Jennifer Carr, deputy administrator of the Nevada Division of Environmental Protection, speaking on behalf of the Nevada Farm Bureau Federation, said the case-by-case approach to making Clean Water Act determinations creates uncertainty for ag producers.

In addition, she said any efforts to regulate groundwater through the Clean Water Act would be misguided.

"When the Army Corps has sought to find out whether a ditch has replaced a prior natural drainage to decide whether or not it might be jurisdictional as a tributary, sometimes historic maps may exist that predate the construction of these ditches, and sometimes those maps and things have just been lost to the ages when it comes to identifying tributaries in this environment," she said.

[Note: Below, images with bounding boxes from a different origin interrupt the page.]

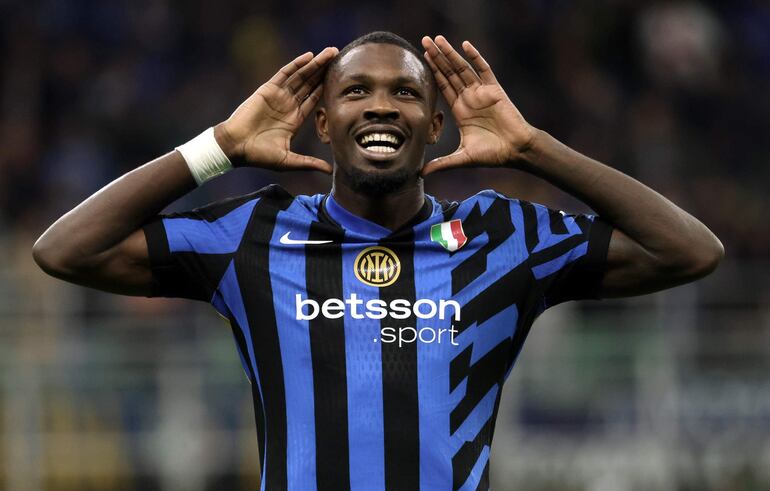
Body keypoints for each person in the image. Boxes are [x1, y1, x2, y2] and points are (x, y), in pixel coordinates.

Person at [32, 31, 723, 490]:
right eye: (356, 92)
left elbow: (690, 249)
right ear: (324, 123)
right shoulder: (256, 232)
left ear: (436, 123)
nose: (382, 108)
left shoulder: (500, 234)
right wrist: (221, 146)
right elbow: (66, 248)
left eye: (406, 93)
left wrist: (533, 148)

Carr said case-by-case determinations are "onerous and time-consuming" and landowners "lose clarity" on which waters may be jurisdictional.

EPA's 2015 connectivity report asserted that lakes and reservoirs may contribute to groundwater, which eventually contributes to other surface water flows. Carr said there was no cause for making groundwater jurisdictional.

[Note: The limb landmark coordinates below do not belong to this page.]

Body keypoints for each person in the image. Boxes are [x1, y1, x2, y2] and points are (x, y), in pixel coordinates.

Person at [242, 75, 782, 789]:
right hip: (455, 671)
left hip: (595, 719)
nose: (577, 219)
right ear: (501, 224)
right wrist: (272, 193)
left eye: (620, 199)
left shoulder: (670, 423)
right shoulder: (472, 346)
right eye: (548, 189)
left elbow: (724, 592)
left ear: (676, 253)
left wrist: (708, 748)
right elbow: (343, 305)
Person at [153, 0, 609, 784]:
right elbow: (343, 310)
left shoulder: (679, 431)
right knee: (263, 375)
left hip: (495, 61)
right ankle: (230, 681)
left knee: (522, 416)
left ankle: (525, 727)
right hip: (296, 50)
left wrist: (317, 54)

"The vastness of Western topography really needs to be considered carefully when considering upland lakes," she told the agencies.

"Now, in regard to ephemeral waters, the character of ephemeral waters in Nevada can vary even within our own state," Carr said. "I think, across the country, the (federal agencies) staff, especially maybe in Washington D.C., have very different mental models on what our country looks like based on their life experience."

In the West, Carr said, rainstorms often get "hung up on" mountaintops and provide a "significant amount" of precipitation.

"These ranges are in the hillsides and can carry flow," she said. "But, oftentimes, we have bridges, femoral water bodies that can go decades between flood-flow events. Just because a line can be drawn on a map that takes water theoretically from a hillside to jurisdictional waters downhill doesn't mean that that line should be drawn."

In addition, Carr said there are concerns that new WOTUS definitions could affect water rights in the West.

"An agricultural producer may not have a senior enough water right to be able to put that land in production, and so it may come out of production and become dry and potentially revert out of cropland status merely because they don't have the right to call for water," she said.

"So, any discussion about prior-converted cropland has to have a real recognition of how Western water rights and water law works."


Amanda Kaster, director of the Montana Department of Natural Resources, said during the roundtable that any change to WOTUS would need to recognize states' roles in preserving water resources.

"The jurisdiction of the federal agencies is not boundless, as was specifically recognized by the Congress in the passage of the Clean Water Act," she said.

When it comes to Montana waters, Kaster said there are concerns a new definition could affect wetlands that are not adjacent to otherwise navigable waters such as lakes and streams. In addition, she said WOTUS changes to ditches, potholes, ephemeral and other intermittent waters could have broad effects on landowners across the state.

The federal agencies have three final WOTUS panels scheduled for this week, including a panel hosted by the Natural Resources Defense Council on Tuesday; the North Carolina Farm Bureau Federation on Thursday; and on Friday, the final panel hosted by the Wyoming County Commissioners Association, Montana Association of Counties and the Idaho Association of Counties.